Classic computational techniques (known in the scientific community as the “seven dwarves”10 – including equation solvers, adaptive mesh modeling, etc.) will help explore regimes that will change our lives.11 Already, Microsoft researchers and world class scientists are using advanced computational techniques to explore potential cures for Aids and cancer, model Hydrologic activity in agriculturally sensitive regions, perform seismic modeling and run virtual laboratories for advanced physics. As in the past, use by scientists will help illuminate the path for the rest of us.

No time to waste

Programmable systems are playing an increasingly large part in our lives and, in many ways, provide a world-wide “paradigm shift” comparable to the appearance of cheap, mass market printing in scope and benefit. Many-core computers signal a shift in Computer Science, Computational Science, and classical Commercial Software that (as in all good technology shifts) marry the past advances of many “knowledge workers” as well as provide a new avenue for qualitatively new advances.

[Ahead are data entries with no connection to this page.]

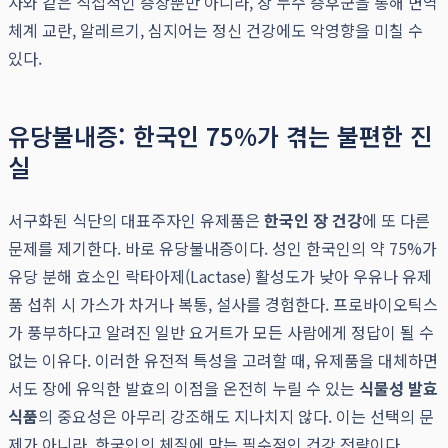
사와 같은 직접적인 증상뿐만 아니라, 장 누수 증후군을 통해 면역
체계 교란, 알레르기, 심지어는 정신 건강에도 악영향을 미칠 수
있다.
유당불내증: 한국인 75%가 겪는 불편한 진
실
서구화된 식단의 대표주자인 유제품은
한국인 장 건강
에 또 다른
문제를 제기한다. 바로 유당불내증이다. 성인 한국인의 약 75%가
유당 분해 효소인 락타아제(Lactase) 활성도가 낮아 우유나 유제
품 섭취 시 가스가 차거나 복통, 설사를 경험한다. 프로바이오틱스
가 풍부하다고 알려진 일반 요거트가 모든 사람에게 정답이 될 수
없는 이유다. 이러한 유전적 특성을 고려할 때, 유제품을 대체하면
서도 장에 유익한 발효의 이점을 온전히 누릴 수 있는
식물성 발효
식품
의 중요성은 아무리 강조해도 지나치지 않다. 이는 선택의 문
제가 아니라, 한국인의 체질에 맞는 필수적인 건강 전략이다.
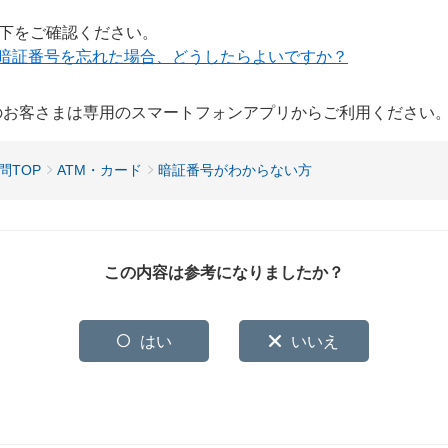
下をご確認ください。
暗証番号を忘れた場合、どうしたらよいですか？
用のお客さまは専用のスマートフォンアプリからご利用ください
問TOP
ATM・カード
暗証番号がわからない方
この内容は参考になりましたか？
はい
いいえ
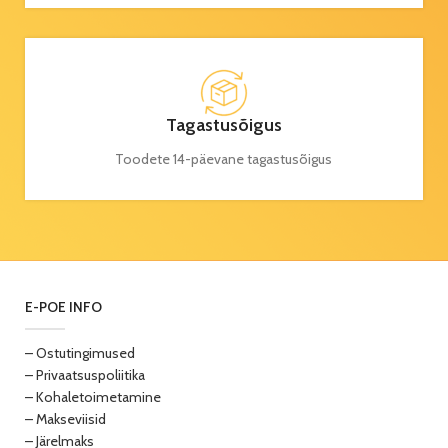
Tagastusõigus
Toodete 14-päevane tagastusõigus
E-POE INFO
– Ostutingimused
– Privaatsuspoliitika
– Kohaletoimetamine
– Makseviisid
– Järelmaks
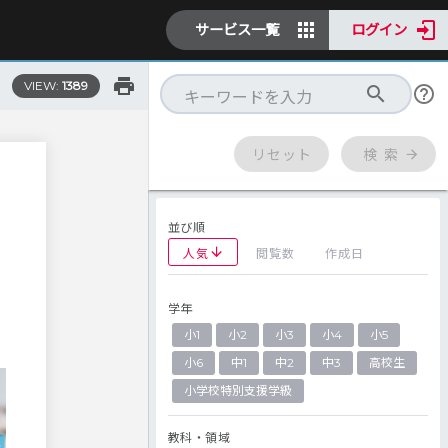
サービス一覧
ログイン
VIEW:
1389
リセット
検 索
並び順
人気
閲覧数
作成日
学年
小1
小2
小3
小4
小5
小6
中1
中2
中3
高校生
小学校特別支援学級
教科・領域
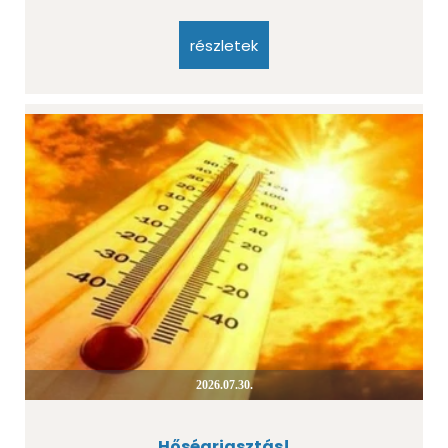
részletek
2026.07.30.
Hőségriasztás!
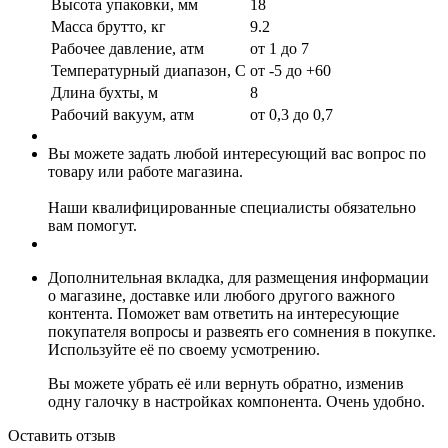
Высота упаковки, мм
18
Масса брутто, кг
9.2
Рабочее давление, атм
от 1 до 7
Температурный диапазон, С
от -5 до +60
Длина бухты, м
8
Рабочий вакуум, атм
от 0,3 до 0,7
Вы можете задать любой интересующий вас вопрос по
товару или работе магазина.
Наши квалифицированные специалисты обязательно
вам помогут.
Дополнительная вкладка, для размещения информации
о магазине, доставке или любого другого важного
контента. Поможет вам ответить на интересующие
покупателя вопросы и развеять его сомнения в покупке.
Используйте её по своему усмотрению.
Вы можете убрать её или вернуть обратно, изменив
одну галочку в настройках компонента. Очень удобно.
Оставить отзыв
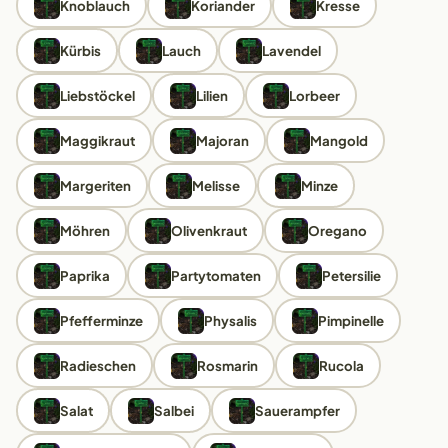
Knoblauch
Koriander
Kresse
Kürbis
Lauch
Lavendel
Liebstöckel
Lilien
Lorbeer
Maggikraut
Majoran
Mangold
Margeriten
Melisse
Minze
Möhren
Olivenkraut
Oregano
Paprika
Partytomaten
Petersilie
Pfefferminze
Physalis
Pimpinelle
Radieschen
Rosmarin
Rucola
Salat
Salbei
Sauerampfer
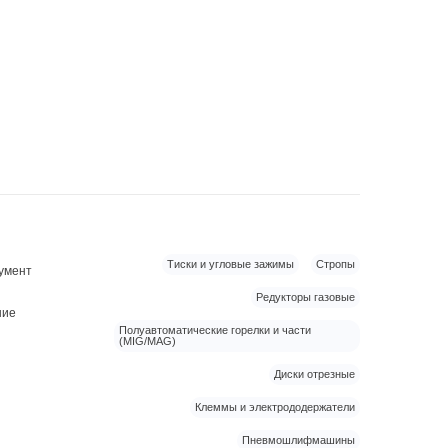
Тиски и угловые зажимы
Стропы
умент
Редукторы газовые
ние
Полуавтоматические горелки и части
(MIG/MAG)
Диски отрезные
Клеммы и электрододержатели
Пневмошлифмашины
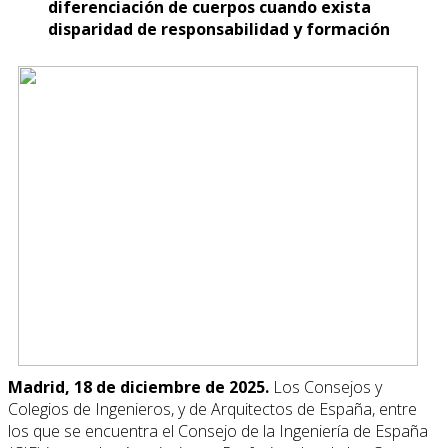
diferenciación de cuerpos cuando exista
disparidad de responsabilidad y formación
Madrid, 18 de diciembre de 2025.
Los Consejos y
Colegios de Ingenieros, y de Arquitectos de España, entre
los que se encuentra el Consejo de la Ingeniería de España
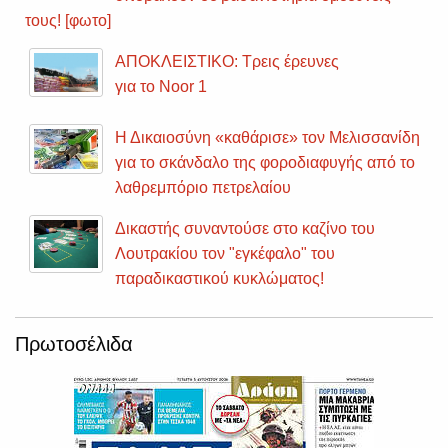
τους! [φωτο]
ΑΠΟΚΛΕΙΣΤΙΚΟ: Τρεις έρευνες
για το Noor 1
Η Δικαιοσύνη «καθάρισε» τον Μελισσανίδη
για το σκάνδαλο της φοροδιαφυγής από το
λαθρεμπόριο πετρελαίου
Δικαστής συναντούσε στο καζίνο του
Λουτρακίου τον "εγκέφαλο" του
παραδικαστικού κυκλώματος!
Πρωτοσέλιδα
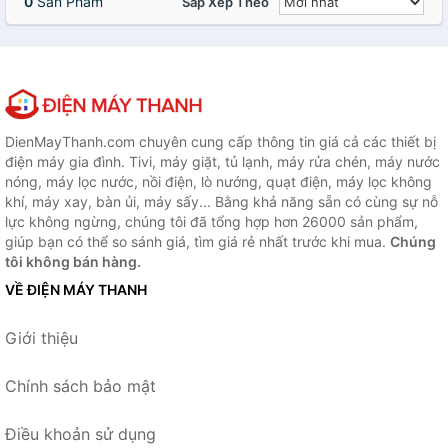
0
Sản Phẩm
Sắp Xếp Theo
DienMayThanh.com chuyên cung cấp thông tin giá cả các thiết bị
điện máy gia đình. Tivi, máy giặt, tủ lạnh, máy rửa chén, máy nước
nóng, máy lọc nước, nồi điện, lò nướng, quạt điện, máy lọc không
khí, máy xay, bàn ủi, máy sấy... Bằng khả năng sẵn có cùng sự nỗ
lực không ngừng, chúng tôi đã tổng hợp hơn 26000 sản phẩm,
giúp bạn có thể so sánh giá, tìm giá rẻ nhất trước khi mua.
Chúng
tôi không bán hàng.
VỀ ĐIỆN MÁY THANH
Giới thiệu
Chính sách bảo mật
Điều khoản sử dụng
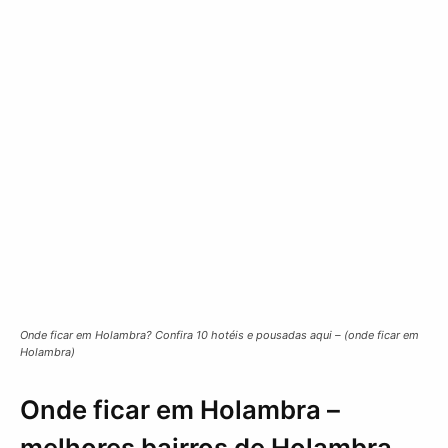
Onde ficar em Holambra? Confira 10 hotéis e pousadas aqui – (onde ficar em
Holambra)
Onde ficar em Holambra –
melhores bairros de Holambra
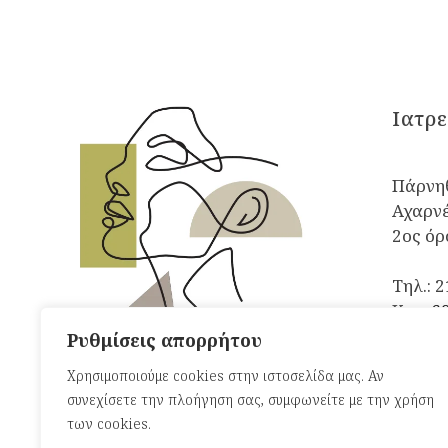
Iατρε
Πάρνηθ
Αχαρνέ
2ος ό
Τηλ.:
2
Κιν.:
6
Email:
Ρυθμίσεις απορρήτου
Χρησιμοποιούμε cookies στην ιστοσελίδα μας. Αν
συνεχίσετε την πλοήγηση σας, συμφωνείτε με την χρήση
των cookies.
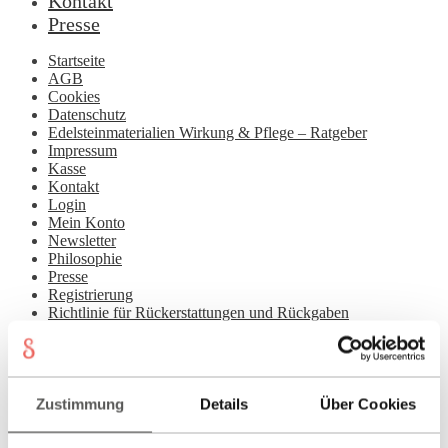
Kontakt
Presse
Startseite
AGB
Cookies
Datenschutz
Edelsteinmaterialien Wirkung & Pflege – Ratgeber
Impressum
Kasse
Kontakt
Login
Mein Konto
Newsletter
Philosophie
Presse
Registrierung
Richtlinie für Rückerstattungen und Rückgaben
Schmuck-Atelier
Showroom
Sonnia
Versand
Warenkorb
Zustimmung
Details
Über Cookies
DE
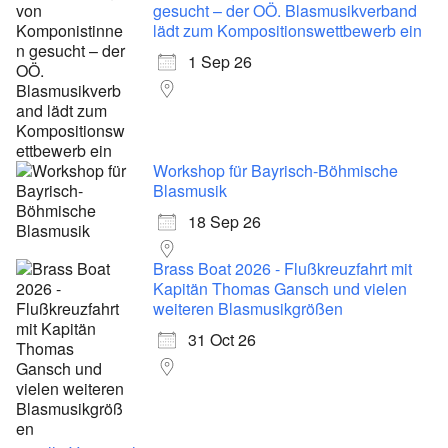
gesucht – der OÖ. Blasmusikverband
lädt zum Kompositionswettbewerb ein
1 Sep 26
Workshop für Bayrisch-Böhmische
Blasmusik
18 Sep 26
Brass Boat 2026 - Flußkreuzfahrt mit
Kapitän Thomas Gansch und vielen
weiteren Blasmusikgrößen
31 Oct 26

Acknowledgements The author is indebted to a number of colleagues at Microsoft for insight and review of this material including Craig Mundie, Burton Smith, David Callahan, Jim Larus, Jan Gray, Paul England, Brian LaMacchia and Tony Hey.
1 A related ILP technique breaks instructions into multiple cycles and attempts to execute different parts of successive instructions simultaneously, branch prediction is also needed here.
2 ILP also increases the “energy per useful computation” because of the discarded results and much larger controllers.
3 The cell processor does this.
4 In fairness, compilers, runtimes, frameworks and libraries were also improved to try to ameliorate this problem. See for example, Allen and Kennedy in the references.
5 Larus, J., Sutter, H. “Software and the Concurrency Revolution,” ACM Queue, Vol. 3, No. 7, pp 54–62, September 2005.
6 Larus, J. R. , Rajwar , R. Transactional Memory. Morgan & Claypool, 2006.
7 Allen, R., Kennedy, K. Optimizing Compilers for Modern Architectures. Elsevier, 2002.
8 This made perfect sense when CPU’s were expensive and memory subsystems were roughly comparable in speed.
9 We have a well documented historical answer if not a complete proof.
10 So named by Phil Collela of LBL, these include the important computational kernels for modeling and analysis.
11 Asanovic, K. et. al., “The Landscape of Parallel Computing Research: A View from Berkeley,” UCB/EECS-2006-183.